En 1779, Denis Choquet épouse Marie-Louise Gauthier à Saint-Denis-sur-Richelieu. De 1780 à 1791, ils y font baptiser sept enfants. Le 16 mars 1781, Denis Choquet obtient une terre en concession, dans la seigneurie de Saint-Hyacinthe, du curé François Noiseux, procureur de Marie-Anne Crevier, tutrice du jeune Hyacinthe-Marie Delorme. Par la suite, le couple fera baptiser cinq autres enfants en l’église Notre-Dame-du-Rosaire de Saint-Hyacinthe.

Monseigneur Charles-Philippe Choquette

Né à Belœil le 8 décembre 1856, il est le fils de Joseph Choquette, cultivateur, et de Thaïs Audet. Il a fait ses études classiques et de théologie au Séminaire de Saint-Hyacinthe de 1870 à 1880 et est ordonné à Saint-Hyacinthe en septembre 1880. Professeur de sciences au Séminaire, il organise un laboratoire officiel de chimie pour le gouvernement provincial. Il a été supérieur du Séminaire de 1904 à 1913 et vice-supérieur de 1913 à 1934. Il a également été nommé chanoine en 1906 et prélat domestique en 1911.

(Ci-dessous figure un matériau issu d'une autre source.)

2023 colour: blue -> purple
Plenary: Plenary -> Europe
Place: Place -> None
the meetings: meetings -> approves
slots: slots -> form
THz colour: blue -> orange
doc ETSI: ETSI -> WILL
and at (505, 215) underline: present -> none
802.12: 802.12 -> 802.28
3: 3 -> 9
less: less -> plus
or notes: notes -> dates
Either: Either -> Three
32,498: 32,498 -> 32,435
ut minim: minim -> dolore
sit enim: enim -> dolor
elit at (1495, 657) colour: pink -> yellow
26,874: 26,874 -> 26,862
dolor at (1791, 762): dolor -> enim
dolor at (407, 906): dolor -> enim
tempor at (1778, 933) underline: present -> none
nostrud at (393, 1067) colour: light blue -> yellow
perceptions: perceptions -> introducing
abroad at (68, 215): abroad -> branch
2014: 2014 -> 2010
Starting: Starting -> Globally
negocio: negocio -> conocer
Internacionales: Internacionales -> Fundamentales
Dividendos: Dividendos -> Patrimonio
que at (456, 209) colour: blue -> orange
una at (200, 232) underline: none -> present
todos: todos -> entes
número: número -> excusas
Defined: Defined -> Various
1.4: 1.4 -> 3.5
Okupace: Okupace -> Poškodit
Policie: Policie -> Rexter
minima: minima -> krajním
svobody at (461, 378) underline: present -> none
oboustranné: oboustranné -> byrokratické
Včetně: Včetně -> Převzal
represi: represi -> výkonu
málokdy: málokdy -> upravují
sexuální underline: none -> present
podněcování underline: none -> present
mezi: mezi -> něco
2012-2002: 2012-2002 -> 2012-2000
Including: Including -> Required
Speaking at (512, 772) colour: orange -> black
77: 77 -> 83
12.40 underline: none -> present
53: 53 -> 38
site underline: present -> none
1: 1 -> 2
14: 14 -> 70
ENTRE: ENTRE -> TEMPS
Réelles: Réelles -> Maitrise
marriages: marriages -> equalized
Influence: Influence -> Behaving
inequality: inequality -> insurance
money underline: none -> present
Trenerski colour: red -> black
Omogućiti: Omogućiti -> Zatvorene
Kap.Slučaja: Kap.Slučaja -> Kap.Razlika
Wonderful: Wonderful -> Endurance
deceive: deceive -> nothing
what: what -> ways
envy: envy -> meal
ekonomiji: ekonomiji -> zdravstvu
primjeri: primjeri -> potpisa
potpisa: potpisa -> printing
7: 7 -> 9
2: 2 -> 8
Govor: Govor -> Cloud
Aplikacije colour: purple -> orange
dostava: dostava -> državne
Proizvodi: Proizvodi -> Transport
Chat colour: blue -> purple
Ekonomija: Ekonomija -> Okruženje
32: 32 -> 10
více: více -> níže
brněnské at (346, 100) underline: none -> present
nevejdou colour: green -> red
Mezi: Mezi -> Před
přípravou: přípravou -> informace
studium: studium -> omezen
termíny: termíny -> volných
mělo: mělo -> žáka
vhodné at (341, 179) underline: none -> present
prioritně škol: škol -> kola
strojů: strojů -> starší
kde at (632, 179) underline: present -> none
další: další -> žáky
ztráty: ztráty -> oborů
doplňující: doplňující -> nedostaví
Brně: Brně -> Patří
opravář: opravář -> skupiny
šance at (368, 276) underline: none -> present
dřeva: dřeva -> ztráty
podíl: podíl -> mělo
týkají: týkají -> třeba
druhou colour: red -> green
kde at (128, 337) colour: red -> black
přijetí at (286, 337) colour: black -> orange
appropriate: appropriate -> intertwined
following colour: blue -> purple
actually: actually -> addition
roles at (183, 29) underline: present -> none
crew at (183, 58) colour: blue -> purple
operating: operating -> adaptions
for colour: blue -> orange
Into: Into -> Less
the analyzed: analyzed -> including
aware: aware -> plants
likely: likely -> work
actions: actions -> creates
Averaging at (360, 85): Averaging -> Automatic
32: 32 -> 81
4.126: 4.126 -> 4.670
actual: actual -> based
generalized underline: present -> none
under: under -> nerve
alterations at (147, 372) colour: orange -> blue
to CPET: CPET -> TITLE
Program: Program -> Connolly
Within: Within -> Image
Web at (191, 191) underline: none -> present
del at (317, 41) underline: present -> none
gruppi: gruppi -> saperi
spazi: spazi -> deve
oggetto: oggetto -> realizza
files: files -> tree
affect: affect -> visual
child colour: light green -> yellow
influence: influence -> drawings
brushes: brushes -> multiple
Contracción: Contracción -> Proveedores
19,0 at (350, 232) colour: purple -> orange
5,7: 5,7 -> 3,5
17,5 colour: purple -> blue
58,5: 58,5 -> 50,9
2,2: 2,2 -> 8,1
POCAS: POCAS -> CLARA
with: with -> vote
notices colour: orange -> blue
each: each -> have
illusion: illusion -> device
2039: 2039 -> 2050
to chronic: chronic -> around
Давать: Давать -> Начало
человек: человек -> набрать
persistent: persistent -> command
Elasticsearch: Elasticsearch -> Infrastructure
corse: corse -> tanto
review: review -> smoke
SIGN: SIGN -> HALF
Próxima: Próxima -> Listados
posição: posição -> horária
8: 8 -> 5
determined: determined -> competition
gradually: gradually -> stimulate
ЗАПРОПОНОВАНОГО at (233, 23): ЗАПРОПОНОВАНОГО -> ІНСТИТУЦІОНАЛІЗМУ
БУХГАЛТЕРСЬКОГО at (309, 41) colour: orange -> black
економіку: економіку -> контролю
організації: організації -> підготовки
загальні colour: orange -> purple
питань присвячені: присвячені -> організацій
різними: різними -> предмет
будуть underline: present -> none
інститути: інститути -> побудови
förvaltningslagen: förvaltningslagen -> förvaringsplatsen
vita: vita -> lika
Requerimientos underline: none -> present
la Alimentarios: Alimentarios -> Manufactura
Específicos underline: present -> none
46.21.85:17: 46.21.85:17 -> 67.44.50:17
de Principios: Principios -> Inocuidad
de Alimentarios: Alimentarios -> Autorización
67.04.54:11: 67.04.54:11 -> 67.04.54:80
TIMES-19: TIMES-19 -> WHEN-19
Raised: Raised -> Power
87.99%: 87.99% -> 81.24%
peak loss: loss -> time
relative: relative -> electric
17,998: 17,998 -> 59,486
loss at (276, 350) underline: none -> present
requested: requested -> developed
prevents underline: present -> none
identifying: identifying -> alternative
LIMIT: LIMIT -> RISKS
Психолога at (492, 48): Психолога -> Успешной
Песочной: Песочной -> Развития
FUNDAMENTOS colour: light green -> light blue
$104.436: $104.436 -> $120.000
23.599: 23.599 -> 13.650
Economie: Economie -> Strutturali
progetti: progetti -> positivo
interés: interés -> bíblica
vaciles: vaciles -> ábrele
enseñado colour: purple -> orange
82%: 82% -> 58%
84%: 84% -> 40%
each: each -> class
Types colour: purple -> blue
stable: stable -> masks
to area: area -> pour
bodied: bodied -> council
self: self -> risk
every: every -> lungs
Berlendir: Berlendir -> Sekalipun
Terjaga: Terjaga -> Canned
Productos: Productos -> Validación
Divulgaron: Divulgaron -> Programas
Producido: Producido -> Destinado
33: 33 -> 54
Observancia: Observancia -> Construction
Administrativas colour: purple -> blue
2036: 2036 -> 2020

Il est l’un des pionniers de la radiographie en 1896. En 1893, il a inauguré le premier système électrique triphasé au Canada. Il a aussi été un astronome de grande réputation. Il a rédigé Histoire du Séminaire de Saint-Hyacinthe, publié en deux volumes en 1911-1912 et Histoire de la ville de Saint-Hyacinthe, publié en 1930. Mgr Choquette est décédé le 15 février 1947 et a été inhumé dans la crypte du Séminaire de Saint-Hyacinthe. Le boulevard Choquette a été nommé en son honneur.

Louis Choquette

Né à Saint-Hyacinthe le 2 août 1917, il est le cinquième des onze enfants d’Adrien Choquette et de Marie-Berthe Gaucher. C’est en 1949 qu’il ouvre la bijouterie Choquette, sise au 2060, rue des Cascades. Le 24 juin 1953, il épouse Clémence Gagnon à la cathédrale de Saint-Hyacinthe. En 1958, il déménage sa bijouterie au 524 de la rue Mondor.

Louis Choquette est décédé le 21 juin 1965, à l’âge de 47 ans et 10 mois. Son épouse Clémence a été propriétaire de la bijouterie pendant plusieurs années. En 1986, le commerce a été vendu à messieurs St-Jean et Bienvenue. Clémence Gagnon-Choquette est décédée à Québec le 22 septembre 2019, à l’âge de 97 ans. Le couple n’avait eu qu’une seule fille prénommée Louise.

Irénée Choquette

Un autre enfant du couple Adrien Choquette et Marie-Berthe Gaucher a œuvré dans le monde des affaires. Il s’agit d’Irénée, l’aîné de la famille qui est né à Saint-Hyacinthe le 9 février 1911. En 1935, il a épousé Jeanne Fournier à la cathédrale de Saint-Hyacinthe. De ce mariage sont nés six enfants.

Plusieurs se souviennent de la rôtisserie Chanteclerc devenue par la suite le restaurant Chanteclair, situé au 2880, rue Dessaulles, à l’angle de la rue Després, derrière l’école Larocque. M. Choquette en a été le propriétaire depuis la fin de la Seconde Guerre jusqu’à son décès survenu le 4 février 1976. Il avait alors 64 ans et 11 mois. Le restaurant a été vendu quelques mois plus tard.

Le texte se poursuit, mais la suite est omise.